I suspect most of us have the shared joyful experience of holding a newborn baby closely to us in our arms and feeling its heart softly seeking out and speaking to our own.
The mind-thoughts of an infant may be still unformed, without any context and clarity or ability for expression. But its heart knows things. Its tiny heart-voice is articulate and uncensored, compelling and terribly wise.
I have personally experienced and wondered at these heart conversations with human babies as well as other forms of new young animals – dogs and cats and horses in particular. I have also sensed it from the roots of trees and the petals of gardenias; even from sun-warmed river stones and frost-coated blades of grass; and from seeds that pop alive into a new generation – seen or unseen, planted or wild (bidden or unbidden).
I am quite convinced that all living things (and what in the entire universe is not alive in some measure?) do have this heart energy that allows us to communicate with one another. And, I suspect, we are highly influenced by this energy of the heart whether we realize it or not.
Studies have proven that heart energy – or the heart brain, as it has been called – can be measured up to five times the distance and strength of the mind brain. It’s further been determined that we can control it – or rather the message it delivers – as intentionally and as significantly as we can change our thoughts.
I am particularly intrigued by the research that shows that “appreciation” is the strongest of all the heart-brain messages. Stronger than love or hate … stronger than happiness or anger … appreciation speaks the most clearly and authentically.

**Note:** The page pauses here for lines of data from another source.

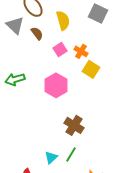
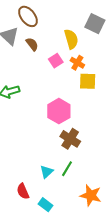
yellow semicircle: (63, 20) -> (71, 39), moved
yellow square: (91, 69) -> (88, 81), turned -30
pink hexagon: (56, 85) -> (59, 111), moved

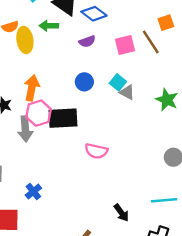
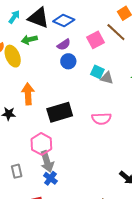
blue circle: (84, 82) -> (68, 61), moved
pink hexagon: (39, 113) -> (41, 144), moved
gray arrow: (25, 129) -> (47, 162), moved
pink semicircle: (96, 151) -> (101, 119), moved

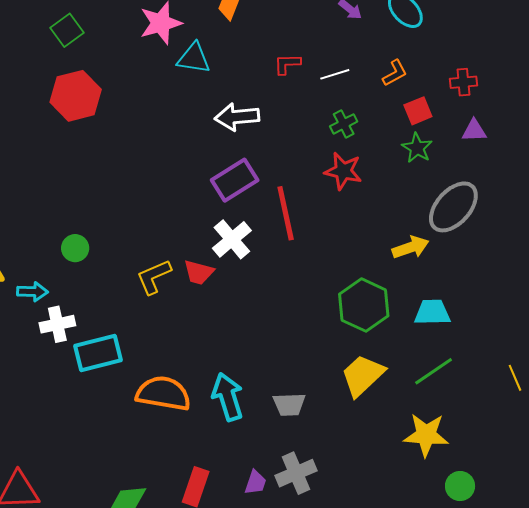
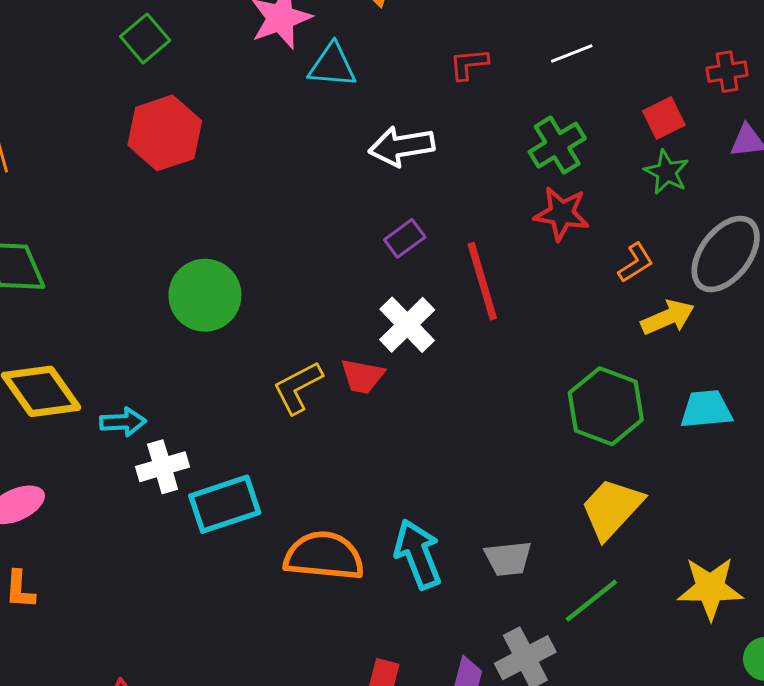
orange L-shape: (395, 73) -> (636, 263), moved
white line: (335, 74) -> (572, 54), moved
green cross: (344, 124) -> (557, 145), size x1.4
purple rectangle: (235, 180) -> (405, 238), size x0.6
green circle: (75, 248) -> (205, 295), moved, size x1.8
green line: (434, 371) -> (591, 601), moved

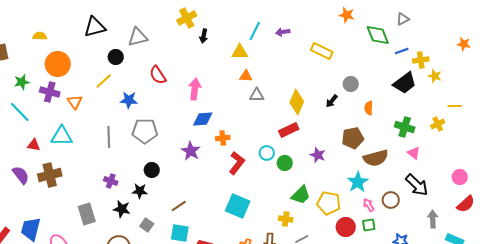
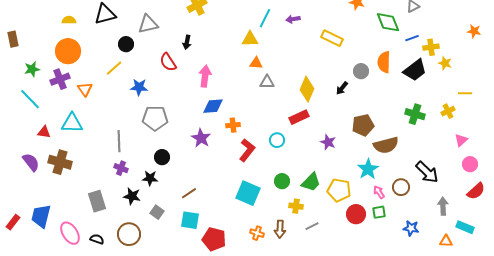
yellow semicircle: (40, 36) -> (69, 20), moved
black arrow: (204, 36) -> (187, 42), moved
purple cross: (50, 92) -> (60, 79), turned -36
orange semicircle: (369, 108) -> (384, 62), moved, size x1.5
gray line: (109, 137) -> (119, 141), moved
pink triangle: (414, 153) -> (461, 140), moved, turned 40
green circle: (285, 163) -> (282, 181), moved
brown cross: (50, 175) -> (60, 162), turned 30

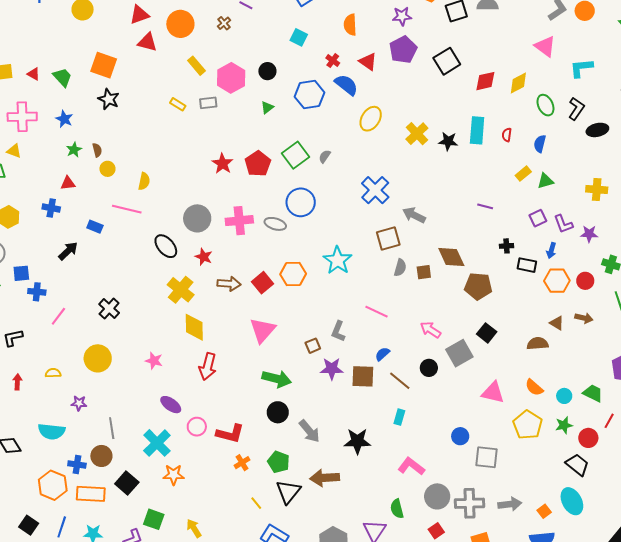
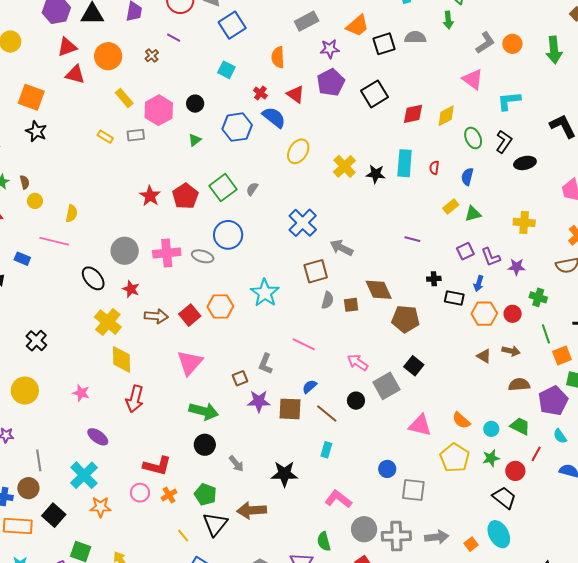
brown semicircle: (538, 344) -> (519, 385), moved
pink circle: (197, 427) -> (140, 493), moved
gray arrow: (309, 431) -> (236, 464), size x0.7

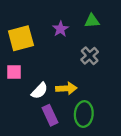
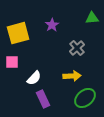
green triangle: (92, 21) -> (92, 18), moved
yellow arrow: (66, 88) -> (72, 76), moved
green ellipse: (84, 114) -> (85, 98), moved, turned 45

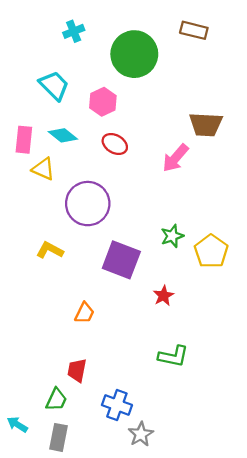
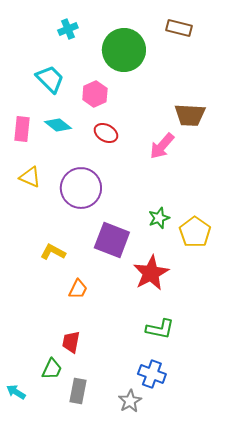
yellow triangle: (43, 169) -> (30, 177), moved
yellow L-shape: (50, 250) -> (53, 252), moved
red star: (164, 296) -> (151, 273), size x1.8
blue cross: (117, 405) -> (152, 374), moved
gray rectangle: (58, 437) -> (78, 391), moved

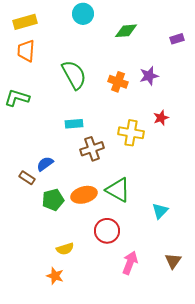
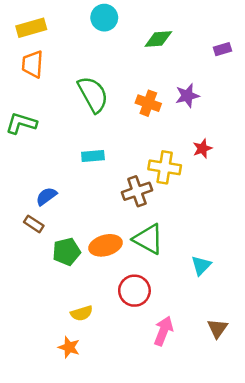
brown cross: (92, 149) -> (137, 191), moved
blue semicircle: (45, 164) -> (46, 196), moved

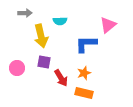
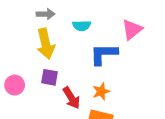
gray arrow: (25, 13) -> (46, 14), moved
cyan semicircle: (60, 21) -> (82, 26), moved

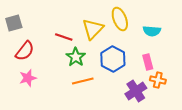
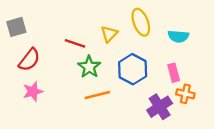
yellow triangle: (93, 29) -> (109, 34), size x0.7

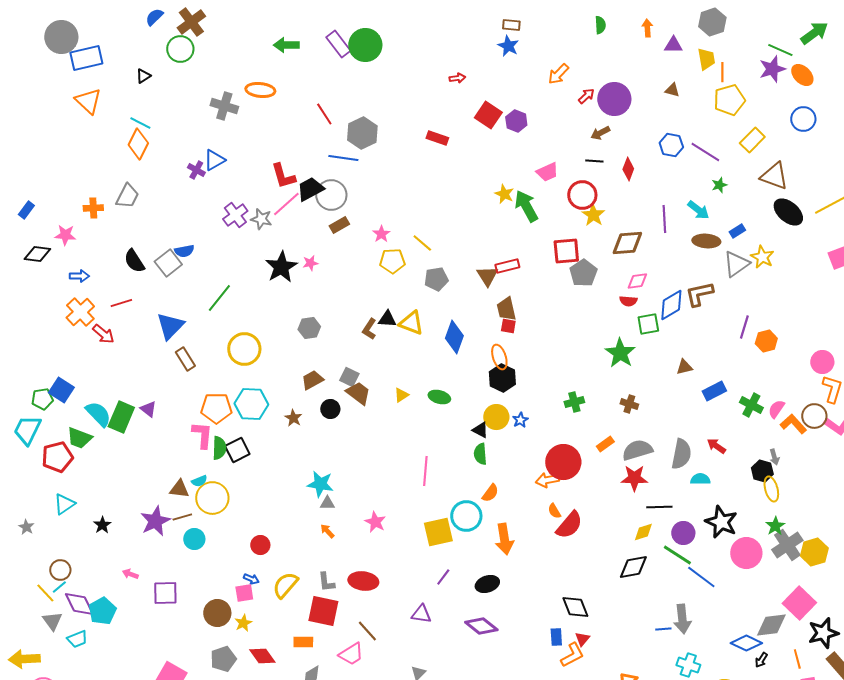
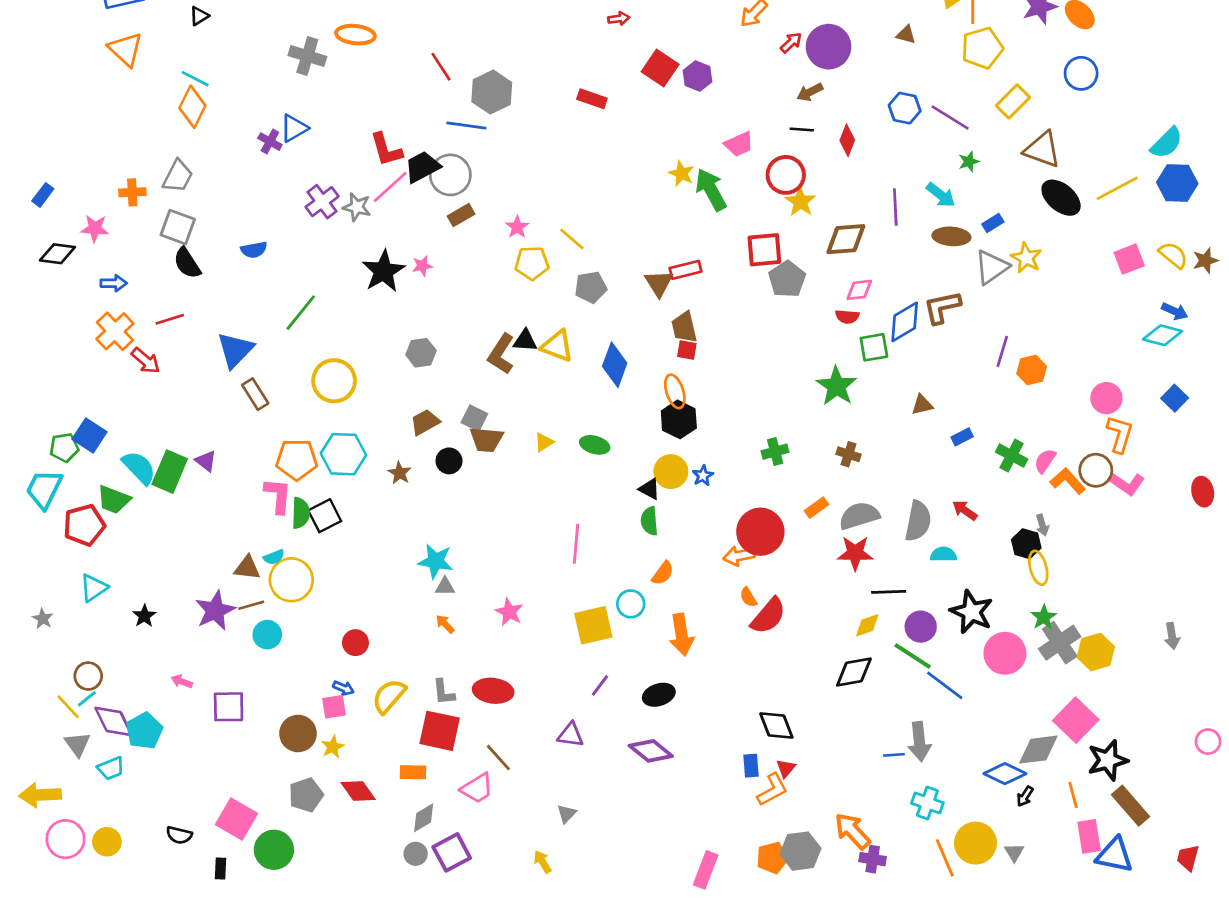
gray square: (168, 263) -> (178, 227), moved, turned -32
brown L-shape: (369, 329) -> (501, 354), size x1.4
blue rectangle: (714, 391) -> (962, 437), size x0.7
brown trapezoid: (358, 393) -> (486, 440), turned 148
cyan circle: (466, 516) -> (631, 604), size x0.7

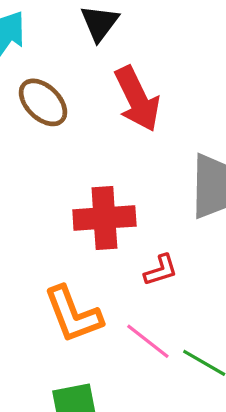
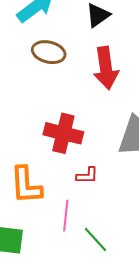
brown ellipse: (43, 102) -> (49, 52), turned -48
pink line: (148, 341) -> (66, 216), turned 40

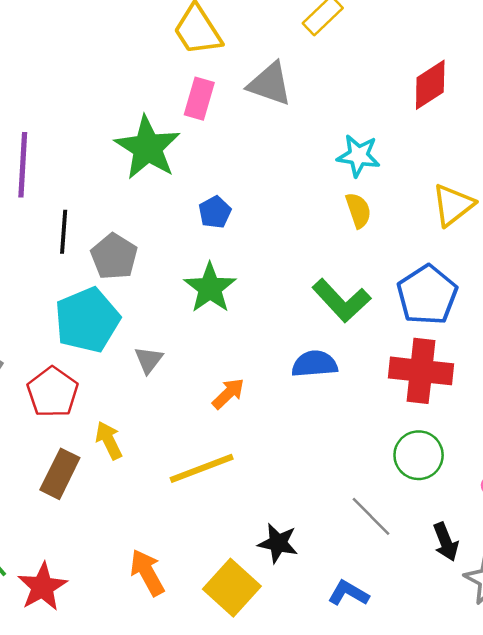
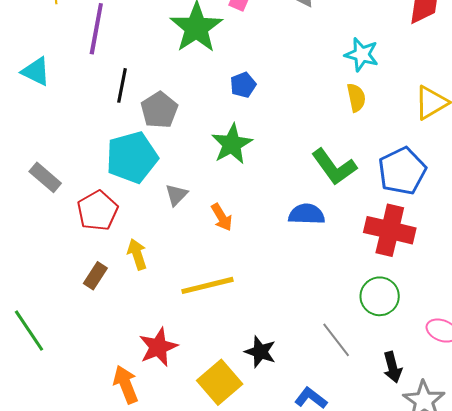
orange arrow: (228, 394) -> (222, 217), moved, turned 96
brown rectangle: (60, 474) -> (95, 276), size x0.7
orange arrow: (147, 572) -> (126, 384), moved
red star: (42, 587) -> (158, 347), moved

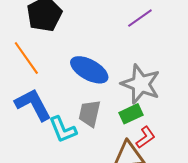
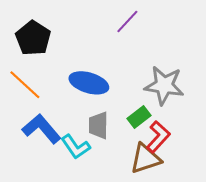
gray star: (141, 84) -> (164, 85), moved
red L-shape: (145, 137) -> (158, 137), size x1.4

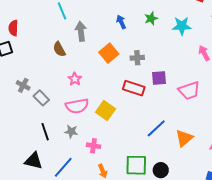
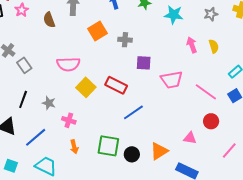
pink star: (75, 79) -> (22, 10), moved
red rectangle: (134, 88) -> (116, 85), moved
pink semicircle: (77, 106) -> (68, 64), moved
black line: (45, 132) -> (23, 99), turned 30
orange triangle: (184, 138) -> (159, 151), moved

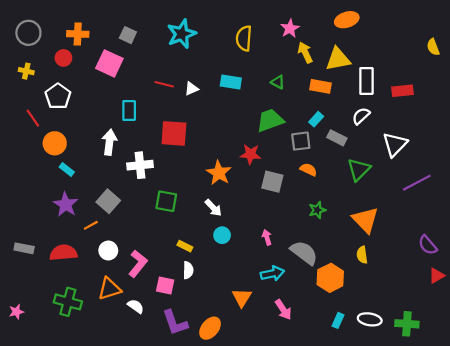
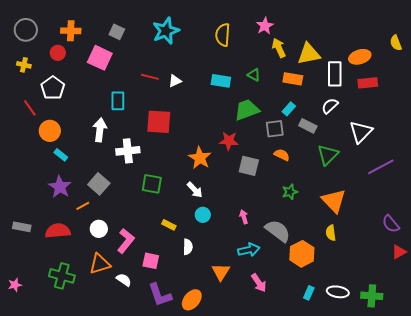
orange ellipse: (347, 20) -> (360, 57), moved
cyan rectangle: (231, 82) -> (221, 81), moved
white semicircle: (188, 270) -> (188, 247), moved

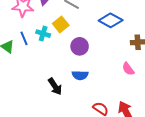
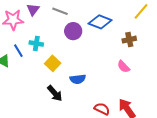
yellow square: (61, 24) -> (53, 63), moved
purple circle: (80, 46) -> (73, 31), moved

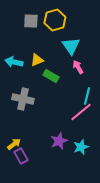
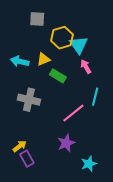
yellow hexagon: (55, 20) -> (62, 38), moved
pink line: (81, 112) -> (73, 113), moved
cyan star: (81, 147) -> (89, 164), moved

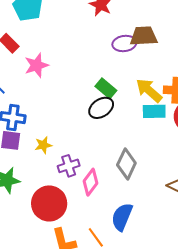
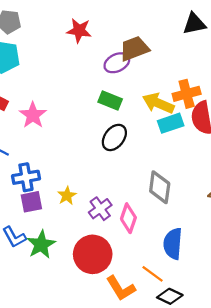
green rectangle: (106, 88) -> (110, 101), moved

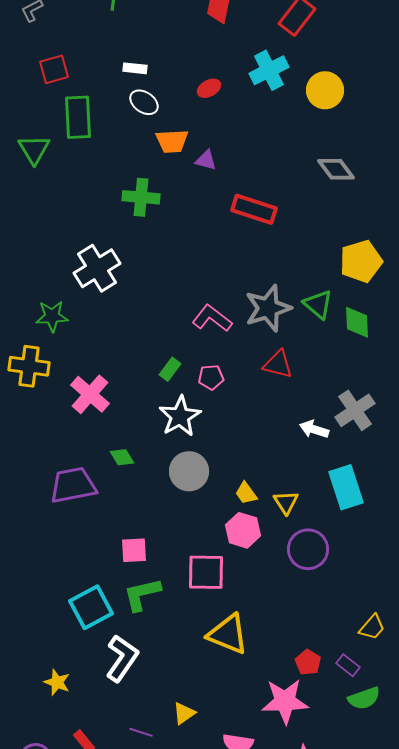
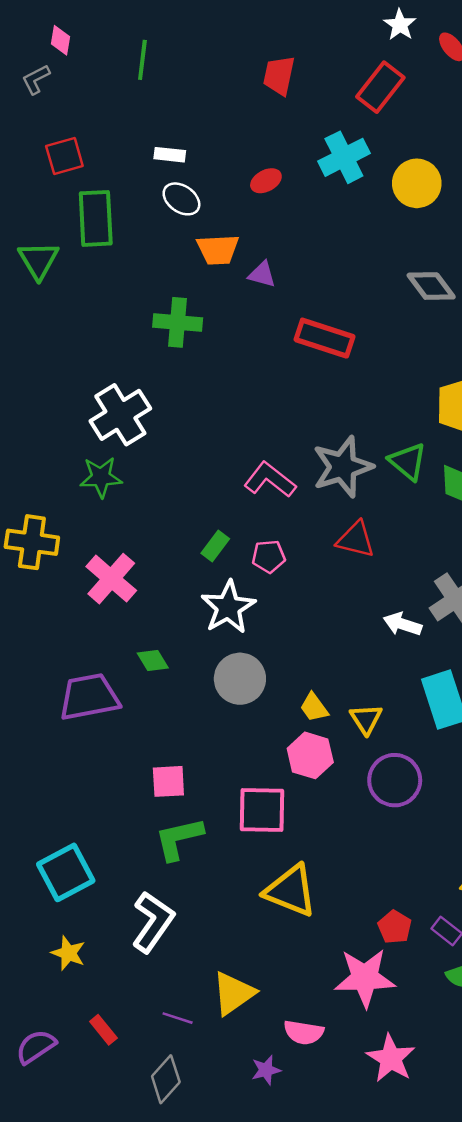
green star: (52, 316) -> (101, 477), moved
cyan square: (91, 607) -> (66, 872), moved
yellow triangle: (184, 713) -> (233, 993), size x1.5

Not long ago, I regularly morning-walked a neighbor’s untrained, highly energetic young pup. Placing my hand against her heart – focusing my heart thoughts directly onto hers – was often the only way to calm her enough to walk quietly at my side (most of the way). I suspect only the wisdom of our hearts will ever understand the how and why of that. But I witnessed its effect, its truth. And it was brilliant.
Even beyond the “heart” as we quantify it, new and wondrous science is uncovering how older, mature trees pass wisdom on to the younger ones around them – things about survival and health, how to thrive in their prevailing environment; about the sharing of resources and taking care of each other, as well as providing for other life-forms that depend on them.
We know that native American cultures expressed thanks (appreciation) to the game and plant life and water that fed and sustained them. And they lived and slept and walked as near to and as softly on the ground as possible. Perhaps they knew their hearts could speak their appreciation to the very earth itself in this way. Perhaps the earth expressed its appreciation to them in return.
Howard Thurman – one of the 20th century’s most wise individuals – wrote: “In the stillness of the quiet, if we listen, we can hear the whisper of the heart giving strength to weakness, courage to fear, hope to despair.” Perhaps we can also whisper with our own hearts appreciation for life in all its forms and states of being and experiences.
Because Thurman further observed that “life wears down the edges of the mind.” And perhaps it does. Like shoes after a long journey – becoming uneven at the heels, soles thin and cracked. But then, with the dulling of the brain-mind, perhaps the heart-mind is polished to a new sheen, and made even stronger, and able to let appreciation shine out in all its brilliance, allowing us to experience and express the ultimate appreciation at the ultimate moment of appreciation – as when we were newly born.
I suspect that we should all lead with our hearts at all times – literally and figuratively, thoughtfully and energetically. We should speak through our hearts on purpose. Appreciate through our hearts with abandon. After all, babies and dogs and other living things will be listening.